The report has been produced by the African Union Commission (AUC) and AMCOW, which is the AUC’s Specialised Technical Committee on Water and Sanitation, with support from the EU Water Initiative Africa Working Group.


acrobat_icon 2012 Status Report on the Application of Integrated Approaches to Water Resources Management in Africa


About the African Ministers Council on Water (AMCOW)

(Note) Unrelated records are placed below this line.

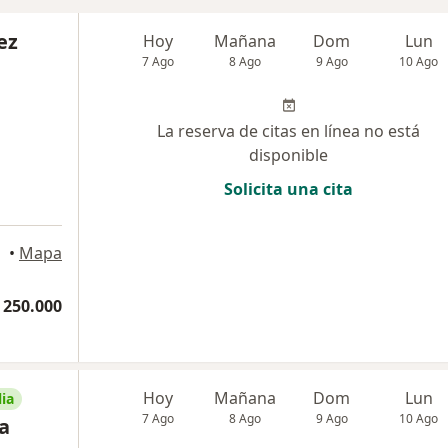
ez
Hoy
Mañana
Dom
Lun
7 Ago
8 Ago
9 Ago
10 Ago
La reserva de citas en línea no está
disponible
Solicita una cita
•
Mapa
 250.000
Hoy
Mañana
Dom
Lun
ia
7 Ago
8 Ago
9 Ago
10 Ago
a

The African Ministers' Council on Water (AMCOW) was established by the 2002 Abuja Ministerial Declaration on Water with the aim of promoting regional cooperation, socio-economic development and poverty eradication through coordination of policy interventions relating to the management of water resources and provision of water services. In 2008, at the 11th ordinary session of the Africa Union (AU) Assembly in Sharm el-Sheikh, the Heads of State and Government of the member countries of the AU agreed on commitments to accelerate the achievement of water and sanitation goals in Africa and mandated AMCOW to develop and follow up an implementation strategy for these commitments.


About the EU Water Initiative African Working Group

The EU Water Initiative Africa Working Group is a joint platform working on water-related development issues that seeks to make an effective joint (Africa – Europe) contribution to the achievement of water and sanitation related Millennium Development Goals. It consists of representatives from the Technical Advisory Committee of the African Ministers’ Council of Water, EU Member States, the European Commission, civil society and the private sector.


About the Africa Water Week

The 2012 Africa Water Week (AWW) is being held in Cairo, Egypt, 14–18 May 2012. The annual event is organised by the African Ministers Council on Water (AMCOW) and represents a political commitment at the highest level with over 1000 participants from governments, regional institutions, international partners, the private sector, the scientific community, civil society, and the media from all over the world, and in particular Africa, meeting to discuss and collectively seek solutions to Africa's water and sanitation challenges.